*RAW DATA*
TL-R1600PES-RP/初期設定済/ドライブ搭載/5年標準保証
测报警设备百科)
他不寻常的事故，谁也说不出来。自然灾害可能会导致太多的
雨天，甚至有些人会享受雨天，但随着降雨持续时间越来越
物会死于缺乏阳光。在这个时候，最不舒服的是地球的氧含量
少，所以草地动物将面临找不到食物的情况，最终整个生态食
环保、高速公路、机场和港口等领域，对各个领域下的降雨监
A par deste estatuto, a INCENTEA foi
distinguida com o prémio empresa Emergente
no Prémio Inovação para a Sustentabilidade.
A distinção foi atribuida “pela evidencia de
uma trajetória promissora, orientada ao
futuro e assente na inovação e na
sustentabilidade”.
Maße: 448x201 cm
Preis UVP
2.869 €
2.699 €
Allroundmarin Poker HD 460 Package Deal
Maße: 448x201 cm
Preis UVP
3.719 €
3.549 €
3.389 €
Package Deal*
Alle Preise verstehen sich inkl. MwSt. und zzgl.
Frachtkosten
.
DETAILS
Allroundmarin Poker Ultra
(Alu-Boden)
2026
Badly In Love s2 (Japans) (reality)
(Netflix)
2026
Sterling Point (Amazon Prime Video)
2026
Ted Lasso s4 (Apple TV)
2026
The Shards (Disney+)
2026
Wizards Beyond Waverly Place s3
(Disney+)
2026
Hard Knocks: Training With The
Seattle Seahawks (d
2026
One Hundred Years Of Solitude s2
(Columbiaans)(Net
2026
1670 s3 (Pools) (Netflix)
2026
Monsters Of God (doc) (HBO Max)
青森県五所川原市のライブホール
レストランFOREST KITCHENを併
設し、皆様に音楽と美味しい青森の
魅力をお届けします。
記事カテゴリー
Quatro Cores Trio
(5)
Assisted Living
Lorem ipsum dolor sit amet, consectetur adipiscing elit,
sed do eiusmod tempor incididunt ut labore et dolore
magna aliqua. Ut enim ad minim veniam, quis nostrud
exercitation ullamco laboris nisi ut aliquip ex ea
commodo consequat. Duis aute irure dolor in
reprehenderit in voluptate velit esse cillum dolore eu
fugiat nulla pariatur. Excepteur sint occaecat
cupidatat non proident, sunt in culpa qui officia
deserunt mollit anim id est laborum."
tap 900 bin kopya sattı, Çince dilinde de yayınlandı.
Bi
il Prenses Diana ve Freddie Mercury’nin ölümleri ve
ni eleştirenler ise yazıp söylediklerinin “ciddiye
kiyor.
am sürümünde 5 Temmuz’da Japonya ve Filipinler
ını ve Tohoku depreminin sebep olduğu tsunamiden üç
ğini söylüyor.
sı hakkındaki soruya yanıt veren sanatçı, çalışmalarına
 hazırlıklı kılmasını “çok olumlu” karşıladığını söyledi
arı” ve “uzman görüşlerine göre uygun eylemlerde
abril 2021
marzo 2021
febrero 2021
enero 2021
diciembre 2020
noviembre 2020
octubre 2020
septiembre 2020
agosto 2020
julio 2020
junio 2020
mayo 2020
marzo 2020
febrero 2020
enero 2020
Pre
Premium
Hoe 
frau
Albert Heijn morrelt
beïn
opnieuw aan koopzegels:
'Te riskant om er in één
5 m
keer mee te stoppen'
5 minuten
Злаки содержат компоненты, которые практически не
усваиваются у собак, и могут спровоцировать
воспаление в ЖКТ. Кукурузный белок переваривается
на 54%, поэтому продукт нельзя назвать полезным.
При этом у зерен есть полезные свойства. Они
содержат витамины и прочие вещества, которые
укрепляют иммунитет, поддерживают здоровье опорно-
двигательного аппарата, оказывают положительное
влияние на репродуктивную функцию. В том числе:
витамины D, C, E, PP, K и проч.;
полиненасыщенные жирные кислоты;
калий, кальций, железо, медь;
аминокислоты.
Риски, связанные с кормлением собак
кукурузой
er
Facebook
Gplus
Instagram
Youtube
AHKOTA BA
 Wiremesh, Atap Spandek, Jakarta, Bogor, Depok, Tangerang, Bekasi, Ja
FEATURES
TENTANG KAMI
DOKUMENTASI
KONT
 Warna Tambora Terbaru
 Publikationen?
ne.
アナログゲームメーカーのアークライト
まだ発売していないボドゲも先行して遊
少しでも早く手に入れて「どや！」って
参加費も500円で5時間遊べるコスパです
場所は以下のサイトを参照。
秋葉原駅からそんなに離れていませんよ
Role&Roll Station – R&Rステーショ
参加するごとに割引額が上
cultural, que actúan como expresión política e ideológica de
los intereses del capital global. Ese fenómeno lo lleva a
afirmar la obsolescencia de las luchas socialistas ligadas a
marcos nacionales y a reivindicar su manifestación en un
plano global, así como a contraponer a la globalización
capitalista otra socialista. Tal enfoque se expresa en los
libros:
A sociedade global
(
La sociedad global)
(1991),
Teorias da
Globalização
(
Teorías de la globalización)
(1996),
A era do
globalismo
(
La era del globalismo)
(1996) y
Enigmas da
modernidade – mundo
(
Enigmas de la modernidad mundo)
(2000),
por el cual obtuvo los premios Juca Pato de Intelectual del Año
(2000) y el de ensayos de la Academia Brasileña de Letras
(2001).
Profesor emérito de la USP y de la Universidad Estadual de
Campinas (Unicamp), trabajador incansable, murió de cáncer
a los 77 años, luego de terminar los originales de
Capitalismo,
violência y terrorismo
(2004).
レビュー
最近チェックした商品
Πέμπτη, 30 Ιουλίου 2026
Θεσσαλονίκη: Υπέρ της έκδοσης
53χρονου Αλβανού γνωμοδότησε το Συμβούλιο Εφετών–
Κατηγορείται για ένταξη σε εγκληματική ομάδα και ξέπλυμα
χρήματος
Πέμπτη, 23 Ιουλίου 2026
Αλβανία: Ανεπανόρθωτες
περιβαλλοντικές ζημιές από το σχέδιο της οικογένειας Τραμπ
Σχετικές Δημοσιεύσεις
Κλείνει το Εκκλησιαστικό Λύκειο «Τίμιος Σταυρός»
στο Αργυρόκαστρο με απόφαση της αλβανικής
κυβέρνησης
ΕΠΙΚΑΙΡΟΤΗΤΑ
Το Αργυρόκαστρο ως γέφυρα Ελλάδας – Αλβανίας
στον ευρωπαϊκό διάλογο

*TASK DESCRIPTION*
Copy the records word for word, from the first line through the line containing "A par deste estatuto, a INCENTEA foi", including that line.

*THE ANSWER*
TL-R1600PES-RP/初期設定済/ドライブ搭載/5年標準保証
测报警设备百科)
他不寻常的事故，谁也说不出来。自然灾害可能会导致太多的
雨天，甚至有些人会享受雨天，但随着降雨持续时间越来越
物会死于缺乏阳光。在这个时候，最不舒服的是地球的氧含量
少，所以草地动物将面临找不到食物的情况，最终整个生态食
环保、高速公路、机场和港口等领域，对各个领域下的降雨监
A par deste estatuto, a INCENTEA foi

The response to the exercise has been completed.